Swiss has terminated the credit line of up to CHF 1.5 billion since June 1st. With that you are rid of the covenant as a creditor. Why is now the right time?

March and April showed that the booking situation was developing very solidly. This convinced us that now is the right time to reschedule. The Lufthansa Group was able to take out a credit line of two billion euros in the first quarter. As Swiss, we can now also benefit from this and finance ourselves more cheaply on the capital market via the Lufthansa Group.

According to its own statements, Swiss has never had to draw on more than half of the credit line. How necessary was it for the federal government to step in as a guarantor at the time?

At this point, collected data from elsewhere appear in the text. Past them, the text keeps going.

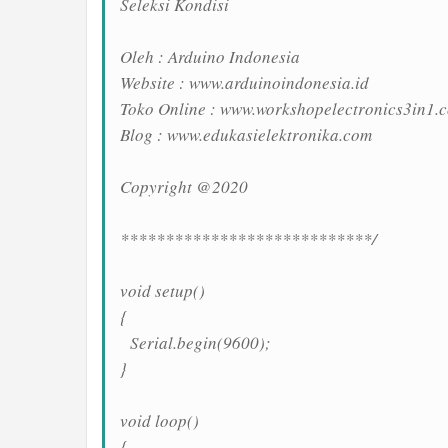
Seleksi Kondisi
Oleh : Arduino Indonesia
Website : www.arduinoindonesia.id
Toko Online : www.workshopelectronics3in1.
Blog : www.edukasielektronika.com
Copyright @2020
****************************/
void setup()
{
Serial.begin(9600);
}
void loop()
{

Without this credit line, Swiss would not have survived 2020 in terms of liquidity. We are therefore very grateful that the loan was granted to us. 2020 was the year of survival for us. The loan was essential to keep the airline in Switzerland. In turn, he gave us the necessary time to restructure and position ourselves for the new market conditions. 2021 was the year of restructuring for us.

How normal were these borrowing costs?

The question is justified: what is customary in the market at a point in time when there is no longer a market? No bank would have supported us back then without the guarantee from the federal government. In total, we paid 60 million francs in interest and fees over the entire term. Thanks to the refinancing via the Lufthansa Group on the capital market, we are now paying around half of the interest and fees.

How well is Swiss protected against the high kerosene prices?

We see high and extremely volatile kerosene prices. Two thirds of the demand in the current year are secured in terms of price. This helps us smooth out this rapid rise. Nevertheless, it is clear that flying is becoming more expensive and we cannot avoid passing this on to our passengers.